For this project, we wish to create a program that takes a song chosen by the user and constructs a Minecraft note block circuit that reproduces the song. The input to the system is an audio file which is less than five minutes. Our output is a Minecraft circuit complete with redstone, repeaters, and note blocks that when activated, produces the input audio in Minecraft. To make our output sound more like the input, we will also be using different Minecraft blocks underneath the note blocks, which changes the type of sound the note block produces by changing the instrument that is played. A possible application of our project is a song recognition app for a smartphone.

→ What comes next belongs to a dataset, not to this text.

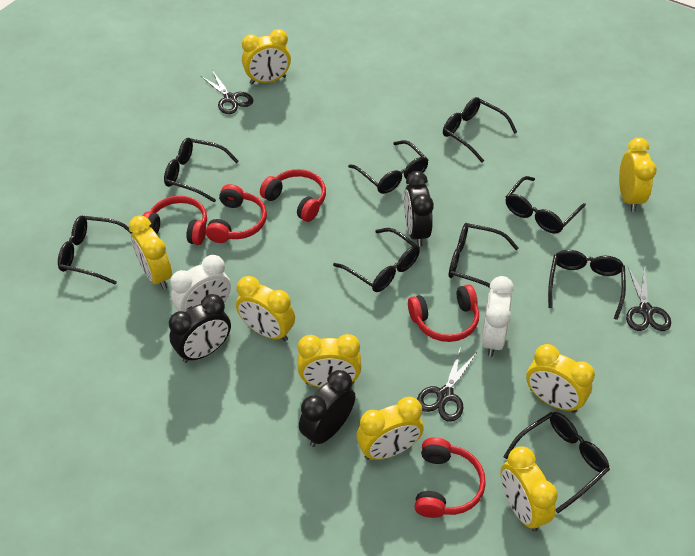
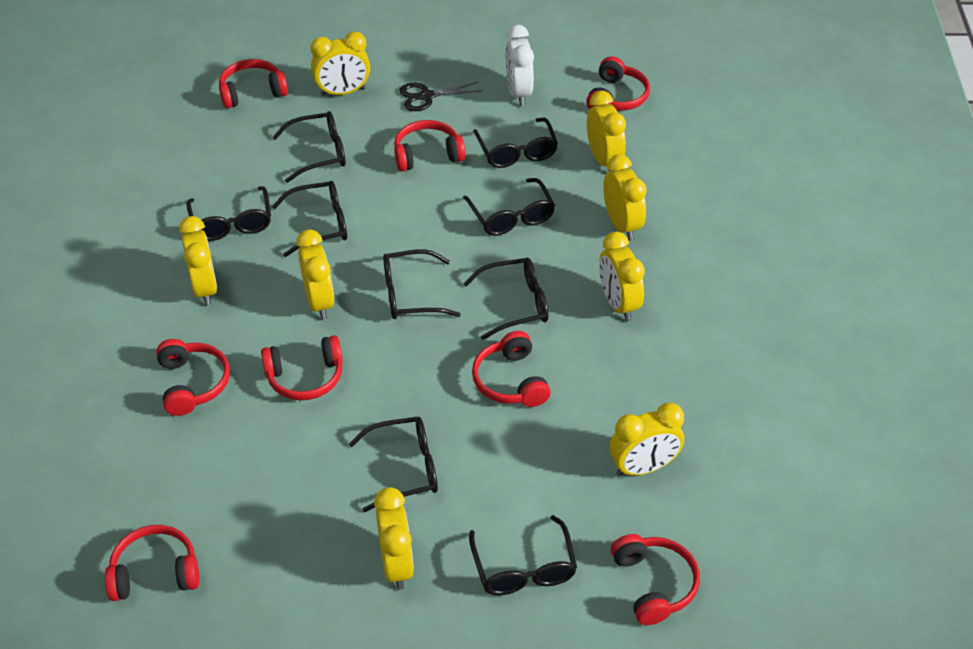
black clock: [169,294,231,363] [299,370,356,447] [404,171,434,247] = 3 -> none = 0
black scissors: [201,70,253,114] [417,347,477,422] [626,266,671,331] = 3 -> [399,81,483,111] = 1
red headphones: [143,196,207,245] [206,184,267,243] [260,169,326,222] [408,284,479,342] [415,437,486,518] = 5 -> [105,525,199,601] [156,339,230,416] [219,59,288,108] [261,335,343,401] [394,120,466,171] [472,331,551,407] [586,56,650,111] [611,534,700,625] = 8
white clock: [170,255,231,312] [481,276,514,357] = 2 -> [506,25,534,106] = 1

In this project, we first began by procesing our input so that we
wouild have the data available that we required for training. Our
original input was an audio file that we generated using a Digital Audio Workstation
called Ableton Live Lite 10. We were then able to convert that audio file via AnthemScore
into a readable csv file that could be used as input for our program. Each line of the
csv file corrresponds to the frequency of the audo recorded every one
hundreth of a second. From the csv file, we know which frequencies are
being heard at each specific moment in time and the amount of time
that the specific frequency is being played for. For example, in our
model, if there is a frequency that is being played for 50 lines in
our csv file, we know that this corresponds to a half second of time
in the input file. From this file, we then can determine how long each
note of the song is being played, and using each frequency value we
can map each note to a specific pitch that can be represented in
Minecraft.
The machine learning model that we are using to approach our scenario
is a classifier specifically we are using a random forest algorithm in
order to classify our data. Once we have determined the basic notes
that are played, we use our main algorithm in to assign an instrument
to each note that best reproduces the sounds that we have gathered
from our input file. In Minecraft, the instrument that a note block
produces depends on the material that is below the noteblock. For
example, placing a noteblock on top of grass produces a piano sound.
Each note can then be represented by one of the five possible
instruments that can be heard in the game, (kick drum, snare drum,
high-hat, harp, or bass) chosen by our Random forest model. The module
that we are using is sklearn.ensemble.RandomForestClassifier.
Evaluating our project is not exactly simple, as we rely on our ears to make sure that the notes are being played correctly. One downside of this project is that when we convert a song to a minecraft noteblock circuit, the BPM (beats per minute) of the song will most likely change. This is because there is no way for the Malmo XML file to modify the number of ticks on a redstone repeater, and noteblock circuits with unticked repeaters only allow a BPM value of 150. Thus, rather than to record the audio file and compare that with the original file, the best that we could do to evaluate our code was to make sure the noteblock circuit plays the correct note at the correct time.\
The note block circuit that we generate has each note block represent a sixteenth note, and our scale input only consisted of quarter notes. Since a quarter note has the same length of four sixteenth notes, we made sure that each note (note block) was followed by 3 silent notes (stone block). In our implementation, our code successfully translated the scale to a note block circuit, as all 64 notes were played the correctly at the correct time. We did not test out different rhythms, but in theory it should work if the fastest note in the audio file is at most a sixteenth note.
Our implementation serves as a proof of concept that we could indeed convert information gained by a musical audio clip to a noteblock circuit. The main challenge of our project lies in the problem of determining which instruments are being played and when. Up to this point we have only tried to do this with one instrument type. Thus, our main focus now is to ensure that our Random Forest Classifier would correctly determine which instruments are being played.
Some problems we would probably encounter along the way is to make sure that the instruments are being played at the correct time. Thus, our most robust solution is to modify the current circuits to be compatible with multiple instruments. The limitation is that the agent must be within a 40 block radius of a note block for it to be able to hear it, but with the structure we have in mind this shouldn’t be a problem. We believe this should not be too daunting of a task, as we already have the backbone of the implementation. However, another problem we have to account for is making sure that the agent moves along with the note blocks so the entirety of the song could be heard. However, this problem is not too difficult to overcome as well, as we just need the agent to move along with the speed of the circuit, which isn’t fast at all.
For this project, we are using AnthemScore’s Neural Network system which takes an audio file and produces a csv file that contains the amplitudes of different frequencies at different time intervals. To parse through the csv file, we are using the python library’s csv module. We are also using the note_block_test file provided in Malmo’s Python_Examples as a guide to generate the note blocks in different pitches. We used Ableton to generate the initial sample songs. Finally, we are using the mltools library in order to train and utilize our random forest classifier.